[[ MATERIAL PROVIDED open ]]
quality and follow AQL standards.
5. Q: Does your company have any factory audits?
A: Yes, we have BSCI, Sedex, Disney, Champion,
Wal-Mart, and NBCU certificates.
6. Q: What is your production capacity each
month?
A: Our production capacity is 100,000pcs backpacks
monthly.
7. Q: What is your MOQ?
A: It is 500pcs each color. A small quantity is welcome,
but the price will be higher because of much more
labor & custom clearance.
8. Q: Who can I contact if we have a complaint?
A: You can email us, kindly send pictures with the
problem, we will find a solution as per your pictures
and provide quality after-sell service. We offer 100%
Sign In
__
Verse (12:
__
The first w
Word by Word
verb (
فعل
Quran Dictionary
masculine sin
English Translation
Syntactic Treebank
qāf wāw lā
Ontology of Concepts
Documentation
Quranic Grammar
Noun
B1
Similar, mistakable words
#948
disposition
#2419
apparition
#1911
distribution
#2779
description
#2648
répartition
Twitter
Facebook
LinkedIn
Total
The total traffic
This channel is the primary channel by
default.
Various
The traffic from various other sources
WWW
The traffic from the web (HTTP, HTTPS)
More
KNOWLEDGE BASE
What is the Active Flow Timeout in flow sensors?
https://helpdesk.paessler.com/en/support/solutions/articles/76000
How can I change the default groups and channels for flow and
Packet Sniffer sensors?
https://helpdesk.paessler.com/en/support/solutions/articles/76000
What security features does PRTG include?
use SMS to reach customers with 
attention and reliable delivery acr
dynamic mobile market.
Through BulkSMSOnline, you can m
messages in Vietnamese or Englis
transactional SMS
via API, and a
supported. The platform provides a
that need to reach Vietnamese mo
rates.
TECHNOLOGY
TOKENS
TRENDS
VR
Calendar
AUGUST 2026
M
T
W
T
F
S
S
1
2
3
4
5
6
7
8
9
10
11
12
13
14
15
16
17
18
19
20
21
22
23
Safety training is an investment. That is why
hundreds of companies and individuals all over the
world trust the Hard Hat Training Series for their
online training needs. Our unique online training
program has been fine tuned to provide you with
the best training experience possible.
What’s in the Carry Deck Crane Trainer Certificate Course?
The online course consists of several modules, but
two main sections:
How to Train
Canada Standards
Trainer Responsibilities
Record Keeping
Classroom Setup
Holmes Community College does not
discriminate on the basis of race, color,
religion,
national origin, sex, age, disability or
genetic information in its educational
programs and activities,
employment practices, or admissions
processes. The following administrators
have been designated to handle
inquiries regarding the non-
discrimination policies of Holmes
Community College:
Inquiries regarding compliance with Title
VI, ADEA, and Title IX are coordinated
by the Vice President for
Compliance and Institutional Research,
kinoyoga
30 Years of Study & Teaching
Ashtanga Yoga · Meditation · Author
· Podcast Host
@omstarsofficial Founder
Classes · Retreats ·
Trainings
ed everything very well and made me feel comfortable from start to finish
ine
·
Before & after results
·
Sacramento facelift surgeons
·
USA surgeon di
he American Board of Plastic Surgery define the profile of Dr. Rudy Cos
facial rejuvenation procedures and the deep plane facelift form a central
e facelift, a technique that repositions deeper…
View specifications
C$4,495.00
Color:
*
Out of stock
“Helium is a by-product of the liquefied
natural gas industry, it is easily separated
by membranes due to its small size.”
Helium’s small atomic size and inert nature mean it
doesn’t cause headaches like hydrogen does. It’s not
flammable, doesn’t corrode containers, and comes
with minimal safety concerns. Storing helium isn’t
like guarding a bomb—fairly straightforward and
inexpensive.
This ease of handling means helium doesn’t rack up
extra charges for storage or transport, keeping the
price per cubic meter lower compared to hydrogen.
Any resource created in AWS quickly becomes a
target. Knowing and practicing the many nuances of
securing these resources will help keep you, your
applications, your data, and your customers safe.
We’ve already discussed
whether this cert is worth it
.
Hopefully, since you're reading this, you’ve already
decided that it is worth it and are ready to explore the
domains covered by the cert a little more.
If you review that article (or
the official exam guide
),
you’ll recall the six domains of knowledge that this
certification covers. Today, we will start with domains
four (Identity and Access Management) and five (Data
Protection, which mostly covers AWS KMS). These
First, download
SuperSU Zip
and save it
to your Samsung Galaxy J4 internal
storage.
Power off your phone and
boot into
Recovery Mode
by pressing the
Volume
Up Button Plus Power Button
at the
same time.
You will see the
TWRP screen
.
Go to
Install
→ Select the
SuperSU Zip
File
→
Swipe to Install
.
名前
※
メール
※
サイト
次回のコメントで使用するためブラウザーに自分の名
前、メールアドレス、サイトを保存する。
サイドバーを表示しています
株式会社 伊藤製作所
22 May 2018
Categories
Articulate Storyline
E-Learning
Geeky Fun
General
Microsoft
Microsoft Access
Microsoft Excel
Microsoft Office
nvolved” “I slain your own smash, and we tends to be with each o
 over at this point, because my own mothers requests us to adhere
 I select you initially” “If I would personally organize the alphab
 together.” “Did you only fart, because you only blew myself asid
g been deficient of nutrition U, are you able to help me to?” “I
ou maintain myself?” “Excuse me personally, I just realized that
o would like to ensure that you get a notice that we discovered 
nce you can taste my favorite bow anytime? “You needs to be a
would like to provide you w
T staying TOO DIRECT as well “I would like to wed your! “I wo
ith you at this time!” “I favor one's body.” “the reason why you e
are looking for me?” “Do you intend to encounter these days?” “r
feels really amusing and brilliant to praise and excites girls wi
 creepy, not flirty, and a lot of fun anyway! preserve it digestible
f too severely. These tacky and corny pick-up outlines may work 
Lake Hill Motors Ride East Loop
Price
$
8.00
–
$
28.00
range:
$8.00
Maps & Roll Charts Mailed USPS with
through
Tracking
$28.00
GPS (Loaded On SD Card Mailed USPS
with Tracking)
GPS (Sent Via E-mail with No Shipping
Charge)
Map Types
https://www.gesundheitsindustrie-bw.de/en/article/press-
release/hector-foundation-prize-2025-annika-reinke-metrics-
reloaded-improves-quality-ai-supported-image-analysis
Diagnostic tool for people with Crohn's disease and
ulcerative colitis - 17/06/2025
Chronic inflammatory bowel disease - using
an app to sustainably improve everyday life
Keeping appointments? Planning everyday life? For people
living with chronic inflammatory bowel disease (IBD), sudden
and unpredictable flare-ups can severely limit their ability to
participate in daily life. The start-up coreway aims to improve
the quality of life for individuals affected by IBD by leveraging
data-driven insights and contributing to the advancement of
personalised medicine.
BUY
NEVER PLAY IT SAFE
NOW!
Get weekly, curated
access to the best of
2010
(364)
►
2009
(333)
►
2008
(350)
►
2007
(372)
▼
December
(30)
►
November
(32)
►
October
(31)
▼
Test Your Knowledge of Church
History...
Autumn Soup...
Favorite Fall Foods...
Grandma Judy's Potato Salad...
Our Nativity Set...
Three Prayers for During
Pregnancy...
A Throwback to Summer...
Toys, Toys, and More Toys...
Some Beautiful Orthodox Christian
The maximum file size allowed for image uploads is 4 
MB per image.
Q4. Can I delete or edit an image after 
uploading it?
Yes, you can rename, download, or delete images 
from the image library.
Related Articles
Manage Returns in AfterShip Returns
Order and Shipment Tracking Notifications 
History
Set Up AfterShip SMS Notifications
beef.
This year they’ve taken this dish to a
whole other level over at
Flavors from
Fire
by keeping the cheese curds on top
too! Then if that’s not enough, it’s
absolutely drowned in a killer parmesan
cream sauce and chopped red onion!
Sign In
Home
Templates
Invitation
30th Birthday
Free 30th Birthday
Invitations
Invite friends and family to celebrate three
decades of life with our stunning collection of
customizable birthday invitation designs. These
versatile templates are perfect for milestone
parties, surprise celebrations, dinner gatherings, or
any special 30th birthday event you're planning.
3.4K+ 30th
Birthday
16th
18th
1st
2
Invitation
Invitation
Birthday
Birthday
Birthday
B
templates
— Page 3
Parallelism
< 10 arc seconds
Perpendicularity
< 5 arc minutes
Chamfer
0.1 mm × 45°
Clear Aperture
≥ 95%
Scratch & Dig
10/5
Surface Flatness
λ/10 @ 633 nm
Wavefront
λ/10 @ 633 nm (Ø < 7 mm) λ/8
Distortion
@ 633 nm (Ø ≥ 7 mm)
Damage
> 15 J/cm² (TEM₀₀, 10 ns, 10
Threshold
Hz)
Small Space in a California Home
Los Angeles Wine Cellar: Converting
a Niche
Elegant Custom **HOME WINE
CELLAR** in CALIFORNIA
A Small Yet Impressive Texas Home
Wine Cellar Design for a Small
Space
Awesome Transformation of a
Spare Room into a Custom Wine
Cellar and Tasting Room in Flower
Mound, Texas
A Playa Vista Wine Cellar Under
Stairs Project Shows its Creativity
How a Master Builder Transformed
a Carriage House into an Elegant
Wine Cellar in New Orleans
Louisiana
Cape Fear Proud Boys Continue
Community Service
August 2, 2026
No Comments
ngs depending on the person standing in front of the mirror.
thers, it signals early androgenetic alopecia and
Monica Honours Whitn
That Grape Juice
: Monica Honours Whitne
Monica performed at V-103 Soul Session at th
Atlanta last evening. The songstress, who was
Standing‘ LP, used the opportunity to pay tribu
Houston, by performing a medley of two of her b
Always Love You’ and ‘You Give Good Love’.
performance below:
[[ MATERIAL PROVIDED closed ]]
[YOUR TASK] Copy the listing from its beginning through the line containing "A: You can email", replacing "production capacity" with "output capacity" and changing nothing else.

[WORKED SOLUTION]
quality and follow AQL standards.
5. Q: Does your company have any factory audits?
A: Yes, we have BSCI, Sedex, Disney, Champion,
Wal-Mart, and NBCU certificates.
6. Q: What is your output capacity each
month?
A: Our output capacity is 100,000pcs backpacks
monthly.
7. Q: What is your MOQ?
A: It is 500pcs each color. A small quantity is welcome,
but the price will be higher because of much more
labor & custom clearance.
8. Q: Who can I contact if we have a complaint?
A: You can email us, kindly send pictures with the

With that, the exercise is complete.